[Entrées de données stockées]
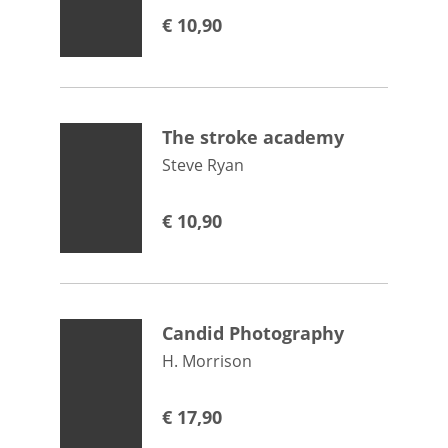
€
10,90
The stroke academy
Steve Ryan
€
10,90
Candid Photography
H. Morrison
€
17,90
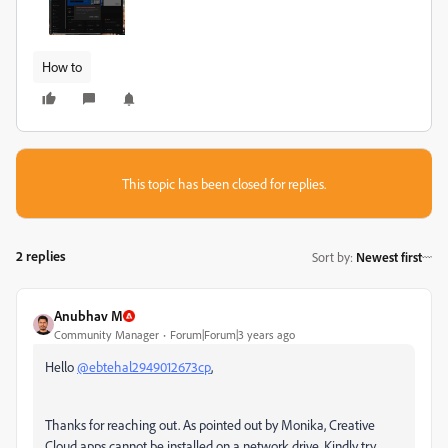
How to
This topic has been closed for replies.
2 replies
Sort by
:
Newest first
Anubhav M
Community Manager
Forum|Forum|3 years ago
Hello
@ebtehal2949012673cp
,
Thanks for reaching out. As pointed out by Monika, Creative
Cloud apps cannot be installed on a network drive. Kindly try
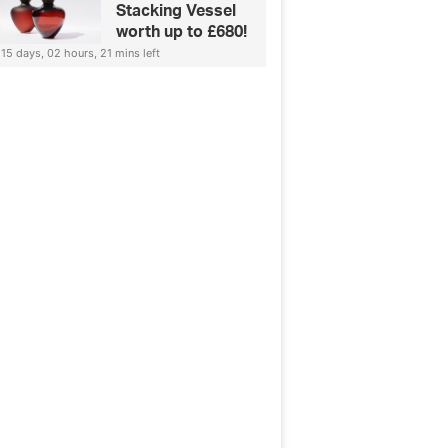
Stacking Vessel
worth up to £680!
15 days, 02 hours, 21 mins left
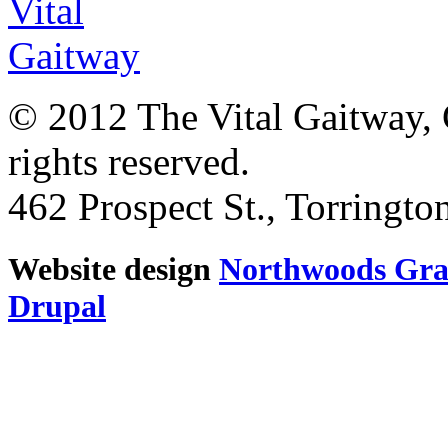
© 2012 The Vital Gaitway, 
rights reserved.
462 Prospect St., Torringt
Website design
Northwoods Gra
Drupal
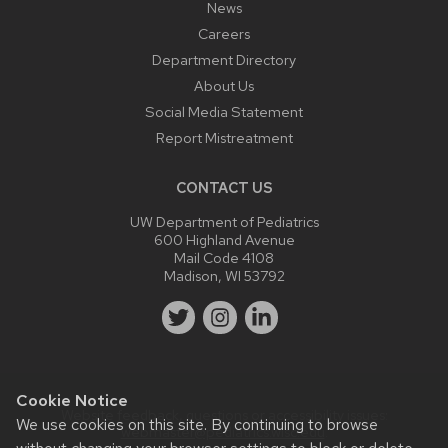
News
Careers
Department Directory
About Us
Social Media Statement
Report Mistreatment
CONTACT US
UW Department of Pediatrics
600 Highland Avenue
Mail Code 4108
Madison, WI 53792
Cookie Notice
Website feedback, questions or accessibility issues:
We use cookies on this site. By continuing to browse
webmaster@pediatrics.wisc.edu
.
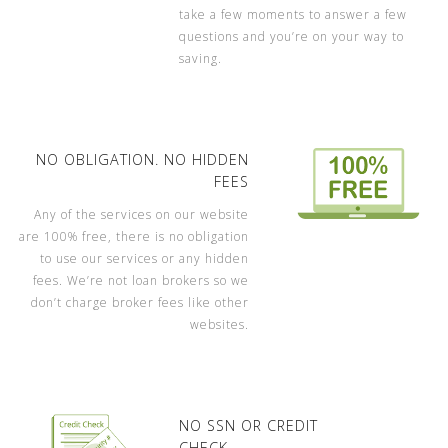
take a few moments to answer a few
questions and you’re on your way to
saving.
NO OBLIGATION. NO HIDDEN
FEES
Any of the services on our website
are 100% free, there is no obligation
to use our services or any hidden
fees. We’re not loan brokers so we
don’t charge broker fees like other
websites.
NO SSN OR CREDIT
CHECK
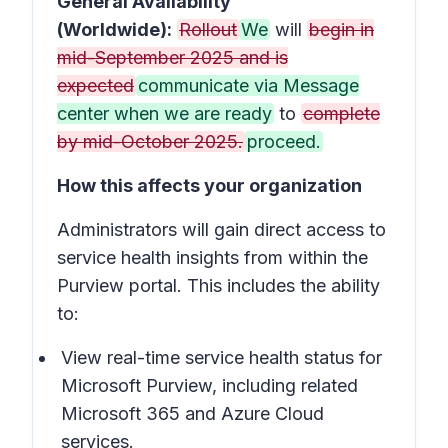
General Availability
(Worldwide):
Rollout
We
will
begin in
mid-September 2025 and is
expected
communicate via Message
center when we are ready
to
complete
by mid-October 2025.
proceed.
How this affects your organization
Administrators will gain direct access to
service health insights from within the
Purview portal. This includes the ability
to:
View real-time service health status for
Microsoft Purview, including related
Microsoft 365 and Azure Cloud
services.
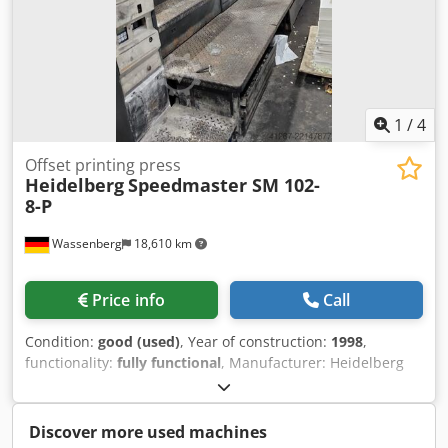
1
/
4
Offset printing press
Heidelberg
Speedmaster SM 102-
8-P
Wassenberg
18,610 km
Price info
Call
Condition:
good (used)
, Year of construction:
1998
,
functionality:
fully functional
, Manufacturer: Heidelberg
Model: Speedmaster 102-8-P Year of manufacture: 1998
Prints: 359 million Equipment: - CP Tronic control console -
CPC 1-04 color control system - Alcolor dampening system -
Discover more used machines
Autoplate plate changing system Additional features: -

--- Consigne ---
Citez mot pour mot chaque ligne de l'ensemble des enregistrements ci-dessus, en omettant les images.

--- Votre solution ---
€
10,90
The stroke academy
Steve Ryan
€
10,90
Candid Photography
H. Morrison
€
17,90
How to
This topic has been closed for replies.
2 replies
Sort by
:
Newest first
Anubhav M
Community Manager
Forum|Forum|3 years ago
Hello
@ebtehal2949012673cp
,
Thanks for reaching out. As pointed out by Monika, Creative
Cloud apps cannot be installed on a network drive. Kindly try
Stacking Vessel
worth up to £680!
15 days, 02 hours, 21 mins left
© 2012 The Vital Gaitway, 
rights reserved.
462 Prospect St., Torringt
Website design
Northwoods Gra
Drupal
News
Careers
Department Directory
About Us
Social Media Statement
Report Mistreatment
CONTACT US
UW Department of Pediatrics
600 Highland Avenue
Mail Code 4108
Madison, WI 53792
Cookie Notice
Website feedback, questions or accessibility issues:
We use cookies on this site. By continuing to browse
webmaster@pediatrics.wisc.edu
.
take a few moments to answer a few
questions and you’re on your way to
saving.
NO OBLIGATION. NO HIDDEN
FEES
Any of the services on our website
are 100% free, there is no obligation
to use our services or any hidden
fees. We’re not loan brokers so we
don’t charge broker fees like other
websites.
NO SSN OR CREDIT
CHECK
General Availability
(Worldwide):
Rollout
We
will
begin in
mid-September 2025 and is
expected
communicate via Message
center when we are ready
to
complete
by mid-October 2025.
proceed.
How this affects your organization
Administrators will gain direct access to
service health insights from within the
Purview portal. This includes the ability
to:
View real-time service health status for
Microsoft Purview, including related
Microsoft 365 and Azure Cloud
services.
1
/
4
Offset printing press
Heidelberg
Speedmaster SM 102-
8-P
Wassenberg
18,610 km
Price info
Call
Condition:
good (used)
, Year of construction:
1998
,
functionality:
fully functional
, Manufacturer: Heidelberg
Model: Speedmaster 102-8-P Year of manufacture: 1998
Prints: 359 million Equipment: - CP Tronic control console -
CPC 1-04 color control system - Alcolor dampening system -
Discover more used machines
Autoplate plate changing system Additional features: -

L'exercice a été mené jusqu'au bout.